▶ TASK DIRECTIONS
Report how many lines in the records below contain the word "training", treating uppercase and lowercase as different. Give only the number.

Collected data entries

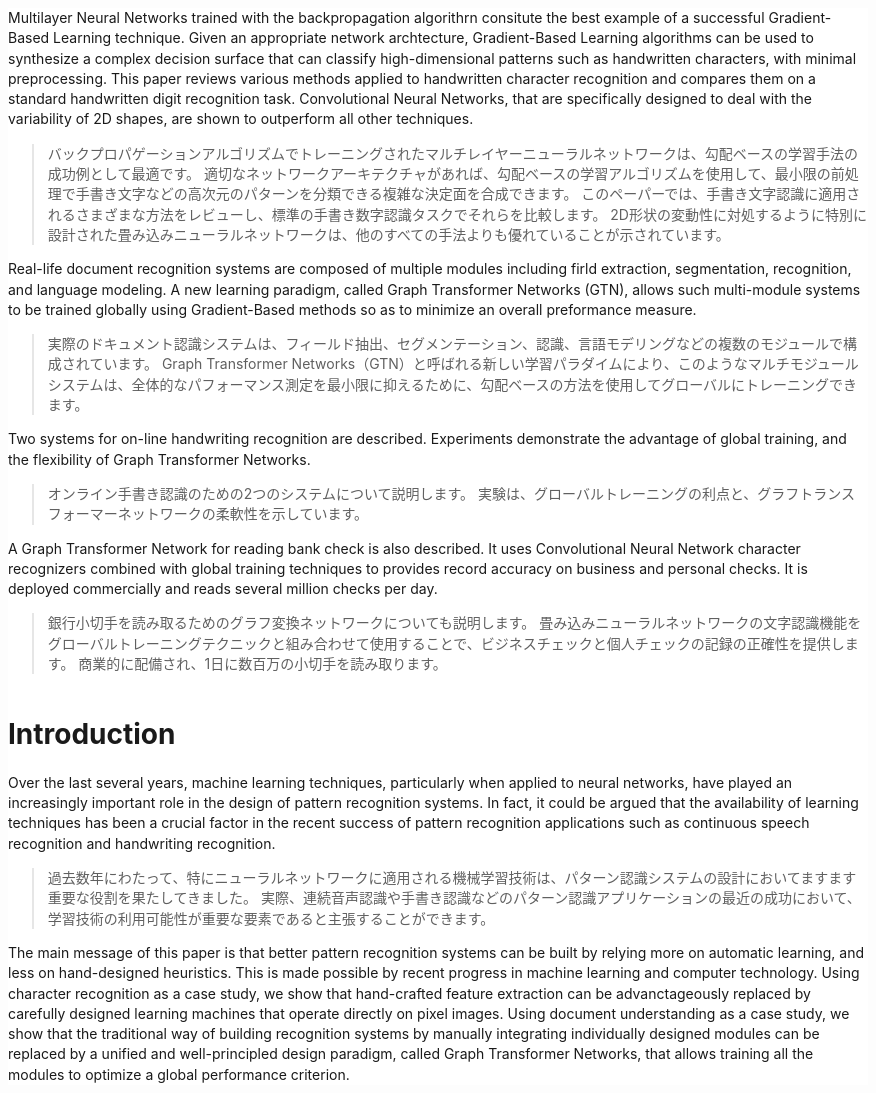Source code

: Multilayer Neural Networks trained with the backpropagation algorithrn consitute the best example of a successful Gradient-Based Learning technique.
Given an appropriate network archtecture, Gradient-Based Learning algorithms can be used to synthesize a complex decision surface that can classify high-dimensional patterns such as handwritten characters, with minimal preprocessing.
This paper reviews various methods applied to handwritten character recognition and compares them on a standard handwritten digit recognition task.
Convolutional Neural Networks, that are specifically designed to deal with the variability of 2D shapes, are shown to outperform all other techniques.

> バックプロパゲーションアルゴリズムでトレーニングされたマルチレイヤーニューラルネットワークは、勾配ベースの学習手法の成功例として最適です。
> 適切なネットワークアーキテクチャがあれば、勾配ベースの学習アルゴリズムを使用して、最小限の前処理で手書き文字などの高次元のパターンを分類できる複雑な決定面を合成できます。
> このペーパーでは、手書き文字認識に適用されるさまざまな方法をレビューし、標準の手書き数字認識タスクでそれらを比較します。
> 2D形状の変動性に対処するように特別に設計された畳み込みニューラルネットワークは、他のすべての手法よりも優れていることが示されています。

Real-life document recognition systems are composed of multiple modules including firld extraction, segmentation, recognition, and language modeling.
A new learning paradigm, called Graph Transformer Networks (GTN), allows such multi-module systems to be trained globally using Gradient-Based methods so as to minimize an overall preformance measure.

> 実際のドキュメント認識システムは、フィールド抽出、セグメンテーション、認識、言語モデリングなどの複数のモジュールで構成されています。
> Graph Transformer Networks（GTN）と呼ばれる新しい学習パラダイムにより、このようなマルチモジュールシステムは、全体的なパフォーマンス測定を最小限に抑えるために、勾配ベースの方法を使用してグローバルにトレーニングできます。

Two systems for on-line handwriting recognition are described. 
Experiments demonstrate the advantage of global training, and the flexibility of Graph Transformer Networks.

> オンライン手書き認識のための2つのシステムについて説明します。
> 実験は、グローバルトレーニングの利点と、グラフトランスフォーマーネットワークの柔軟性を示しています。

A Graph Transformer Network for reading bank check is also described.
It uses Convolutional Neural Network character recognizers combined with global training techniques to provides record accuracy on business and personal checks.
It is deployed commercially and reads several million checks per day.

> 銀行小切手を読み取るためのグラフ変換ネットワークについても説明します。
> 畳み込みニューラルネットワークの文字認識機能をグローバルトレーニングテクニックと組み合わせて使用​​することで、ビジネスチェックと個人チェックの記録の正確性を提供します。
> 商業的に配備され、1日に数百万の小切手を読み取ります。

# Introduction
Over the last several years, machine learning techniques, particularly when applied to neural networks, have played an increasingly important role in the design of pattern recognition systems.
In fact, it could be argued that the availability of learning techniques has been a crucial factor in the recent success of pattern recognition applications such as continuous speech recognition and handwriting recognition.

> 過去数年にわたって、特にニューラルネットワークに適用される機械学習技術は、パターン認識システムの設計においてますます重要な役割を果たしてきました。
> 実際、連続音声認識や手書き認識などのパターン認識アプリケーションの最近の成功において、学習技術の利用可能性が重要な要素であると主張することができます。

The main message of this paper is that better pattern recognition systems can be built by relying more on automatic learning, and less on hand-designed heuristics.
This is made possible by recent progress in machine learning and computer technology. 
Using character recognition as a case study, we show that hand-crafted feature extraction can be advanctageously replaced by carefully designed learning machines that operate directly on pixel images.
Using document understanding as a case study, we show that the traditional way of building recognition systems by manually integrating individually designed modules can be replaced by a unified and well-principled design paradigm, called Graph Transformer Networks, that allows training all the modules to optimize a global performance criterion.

▶ ANSWER TO THIS EXERCISE
3